Mesmo com a garantia pública, apenas em sete dos 23 municípios mais populosos do país os jovens conseguem comprar casa sem terem de avançar com capitais próprios. Não é o caso de Lisboa nem do Porto.
A garantia pública que o Governo pretende disponibilizar em breve aos jovens com menos de 35 anos não é uma “carta-branca” passada pelo Estado para todos os jovens se tornarem proprietários da sua casa de sonhos, como muitos terão pensado ao ler no programa do Executivo a intenção de avançar com uma “garantia pública para viabilizar o financiamento bancário da totalidade do preço da aquisição da primeira casa por jovens.”
Os baixos rendimentos da generalidade dos jovens e a forte subida do preço das casas nos últimos anos continuam a bloquear o acesso de muitos ao crédito bancário. “Os baixos rendimentos e a precariedade dos primeiros empregos são os principais fatores que dificultam o acesso dos jovens à sua primeira habitação. Além disso, as regras macroprudenciais em vigor, que exigem que estes jovens tenham, no mínimo, 10% do valor do imóvel, mais os custos de aquisição, constituem uma barreira significativa à aquisição de casa própria”, refere Ricardo Sousa, CEO da Century 21.

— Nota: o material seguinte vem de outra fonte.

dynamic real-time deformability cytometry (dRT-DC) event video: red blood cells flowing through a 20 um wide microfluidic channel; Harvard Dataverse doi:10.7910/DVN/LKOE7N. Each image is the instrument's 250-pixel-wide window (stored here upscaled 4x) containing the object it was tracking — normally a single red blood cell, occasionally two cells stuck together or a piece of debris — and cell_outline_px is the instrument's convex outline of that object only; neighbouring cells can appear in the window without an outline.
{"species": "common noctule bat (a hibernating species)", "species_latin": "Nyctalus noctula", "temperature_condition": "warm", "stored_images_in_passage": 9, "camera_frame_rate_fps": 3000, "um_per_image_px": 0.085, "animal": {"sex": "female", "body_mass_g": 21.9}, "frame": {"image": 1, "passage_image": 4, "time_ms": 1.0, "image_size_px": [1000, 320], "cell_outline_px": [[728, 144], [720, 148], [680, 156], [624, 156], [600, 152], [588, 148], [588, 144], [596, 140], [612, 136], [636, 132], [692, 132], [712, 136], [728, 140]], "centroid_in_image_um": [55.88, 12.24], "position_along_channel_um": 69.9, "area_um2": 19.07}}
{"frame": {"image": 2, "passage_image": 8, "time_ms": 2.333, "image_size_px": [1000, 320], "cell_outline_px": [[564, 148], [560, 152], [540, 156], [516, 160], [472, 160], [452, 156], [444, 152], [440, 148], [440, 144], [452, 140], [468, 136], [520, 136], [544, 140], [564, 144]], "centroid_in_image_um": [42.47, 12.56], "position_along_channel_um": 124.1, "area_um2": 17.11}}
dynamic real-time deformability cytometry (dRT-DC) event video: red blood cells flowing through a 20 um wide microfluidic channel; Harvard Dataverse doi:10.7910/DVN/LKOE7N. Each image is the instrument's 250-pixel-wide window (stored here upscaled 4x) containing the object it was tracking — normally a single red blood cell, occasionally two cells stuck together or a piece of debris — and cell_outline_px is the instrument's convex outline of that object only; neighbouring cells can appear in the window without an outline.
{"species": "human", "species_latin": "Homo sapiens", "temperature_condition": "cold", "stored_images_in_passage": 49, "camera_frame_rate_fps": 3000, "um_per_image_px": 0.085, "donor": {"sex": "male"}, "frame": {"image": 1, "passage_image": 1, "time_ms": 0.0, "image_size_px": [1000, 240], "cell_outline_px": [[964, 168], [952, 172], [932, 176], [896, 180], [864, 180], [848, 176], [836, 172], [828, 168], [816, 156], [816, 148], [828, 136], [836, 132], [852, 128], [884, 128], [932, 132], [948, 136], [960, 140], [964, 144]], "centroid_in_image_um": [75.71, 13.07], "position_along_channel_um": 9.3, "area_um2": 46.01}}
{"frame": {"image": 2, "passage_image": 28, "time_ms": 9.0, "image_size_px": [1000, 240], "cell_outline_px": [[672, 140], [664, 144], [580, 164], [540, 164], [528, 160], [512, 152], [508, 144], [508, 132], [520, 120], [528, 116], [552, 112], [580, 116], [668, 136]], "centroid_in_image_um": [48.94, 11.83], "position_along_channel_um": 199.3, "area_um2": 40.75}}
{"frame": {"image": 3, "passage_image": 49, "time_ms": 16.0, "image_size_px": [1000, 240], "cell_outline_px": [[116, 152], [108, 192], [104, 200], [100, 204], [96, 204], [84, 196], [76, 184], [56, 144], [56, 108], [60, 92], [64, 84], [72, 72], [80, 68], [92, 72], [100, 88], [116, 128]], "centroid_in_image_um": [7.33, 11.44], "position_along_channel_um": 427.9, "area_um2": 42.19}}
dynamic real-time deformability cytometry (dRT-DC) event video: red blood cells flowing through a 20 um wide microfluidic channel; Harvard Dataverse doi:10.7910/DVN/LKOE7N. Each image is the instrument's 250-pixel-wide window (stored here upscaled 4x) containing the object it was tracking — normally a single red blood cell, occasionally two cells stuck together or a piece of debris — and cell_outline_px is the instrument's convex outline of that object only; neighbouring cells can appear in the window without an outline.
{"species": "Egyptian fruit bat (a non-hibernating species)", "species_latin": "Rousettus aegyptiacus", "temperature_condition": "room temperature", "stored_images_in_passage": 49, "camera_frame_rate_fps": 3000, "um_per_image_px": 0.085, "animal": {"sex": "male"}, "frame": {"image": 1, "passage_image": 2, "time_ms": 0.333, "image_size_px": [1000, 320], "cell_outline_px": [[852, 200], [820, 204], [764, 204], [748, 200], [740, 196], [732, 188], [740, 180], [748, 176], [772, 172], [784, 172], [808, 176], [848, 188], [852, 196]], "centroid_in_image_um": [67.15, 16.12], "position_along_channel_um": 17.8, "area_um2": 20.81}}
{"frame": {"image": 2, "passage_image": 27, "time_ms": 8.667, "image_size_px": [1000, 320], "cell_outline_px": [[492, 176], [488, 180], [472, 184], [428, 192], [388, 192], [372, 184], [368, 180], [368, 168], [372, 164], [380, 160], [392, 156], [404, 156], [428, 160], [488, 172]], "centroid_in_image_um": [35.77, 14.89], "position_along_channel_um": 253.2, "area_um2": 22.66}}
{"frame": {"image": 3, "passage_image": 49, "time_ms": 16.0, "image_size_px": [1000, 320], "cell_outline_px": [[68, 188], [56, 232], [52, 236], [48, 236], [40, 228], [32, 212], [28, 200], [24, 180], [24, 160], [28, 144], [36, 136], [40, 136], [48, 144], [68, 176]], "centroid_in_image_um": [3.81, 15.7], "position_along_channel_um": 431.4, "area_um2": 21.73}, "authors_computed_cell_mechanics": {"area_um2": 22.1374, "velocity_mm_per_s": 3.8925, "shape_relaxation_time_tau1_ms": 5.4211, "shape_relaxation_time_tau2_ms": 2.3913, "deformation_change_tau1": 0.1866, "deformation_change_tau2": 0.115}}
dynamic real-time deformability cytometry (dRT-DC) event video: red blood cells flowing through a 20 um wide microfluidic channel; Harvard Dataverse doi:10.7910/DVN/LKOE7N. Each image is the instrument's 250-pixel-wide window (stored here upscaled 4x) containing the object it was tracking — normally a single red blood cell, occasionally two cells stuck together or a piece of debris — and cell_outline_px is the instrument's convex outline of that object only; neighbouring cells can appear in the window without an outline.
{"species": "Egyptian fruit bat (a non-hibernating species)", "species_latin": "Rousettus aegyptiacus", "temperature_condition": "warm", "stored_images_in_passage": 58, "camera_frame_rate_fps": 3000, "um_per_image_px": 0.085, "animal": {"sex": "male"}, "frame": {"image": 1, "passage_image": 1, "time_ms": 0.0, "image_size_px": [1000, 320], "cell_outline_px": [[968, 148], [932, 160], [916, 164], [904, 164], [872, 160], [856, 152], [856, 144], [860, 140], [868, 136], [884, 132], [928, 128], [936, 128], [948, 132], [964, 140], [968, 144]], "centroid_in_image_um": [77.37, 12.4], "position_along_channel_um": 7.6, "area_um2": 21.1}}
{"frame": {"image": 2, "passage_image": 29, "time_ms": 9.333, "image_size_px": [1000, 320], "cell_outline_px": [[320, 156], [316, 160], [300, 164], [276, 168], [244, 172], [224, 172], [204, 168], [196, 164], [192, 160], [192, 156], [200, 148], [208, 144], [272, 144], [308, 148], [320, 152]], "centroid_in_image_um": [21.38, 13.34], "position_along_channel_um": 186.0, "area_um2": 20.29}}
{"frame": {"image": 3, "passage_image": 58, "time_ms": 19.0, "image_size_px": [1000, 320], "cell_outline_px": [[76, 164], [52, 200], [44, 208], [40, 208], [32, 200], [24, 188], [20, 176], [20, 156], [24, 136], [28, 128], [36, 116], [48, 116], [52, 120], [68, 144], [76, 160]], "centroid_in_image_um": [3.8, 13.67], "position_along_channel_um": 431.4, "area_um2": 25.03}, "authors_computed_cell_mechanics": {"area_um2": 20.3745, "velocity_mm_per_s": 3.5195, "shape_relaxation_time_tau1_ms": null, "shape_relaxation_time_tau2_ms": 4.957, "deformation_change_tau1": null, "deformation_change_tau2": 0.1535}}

Em Lisboa, por exemplo, uma casa com 60 metros quadrados custa, em média, quase 300 mil euros, segundo dados do Confidencial Imobiliário com base no preço médio das casas transacionadas em 2023. Considerando que cerca de 75% dos jovens ganham menos de 1.000 euros líquidos por mês, qualquer banco não poderá conceder mais do que 88 mil euros a um jovem que aufira mensalmente 1.000 euros e já considerando um crédito à habitação a 40 anos (prazo máximo permitido pelo Bando de Portugal), por forma a garantir o cumprimento da medida macroprudencial do Banco de Portugal que obriga a que a prestação da casa não supere os 50% do seu rendimento líquido (o chamado rácio DSTI).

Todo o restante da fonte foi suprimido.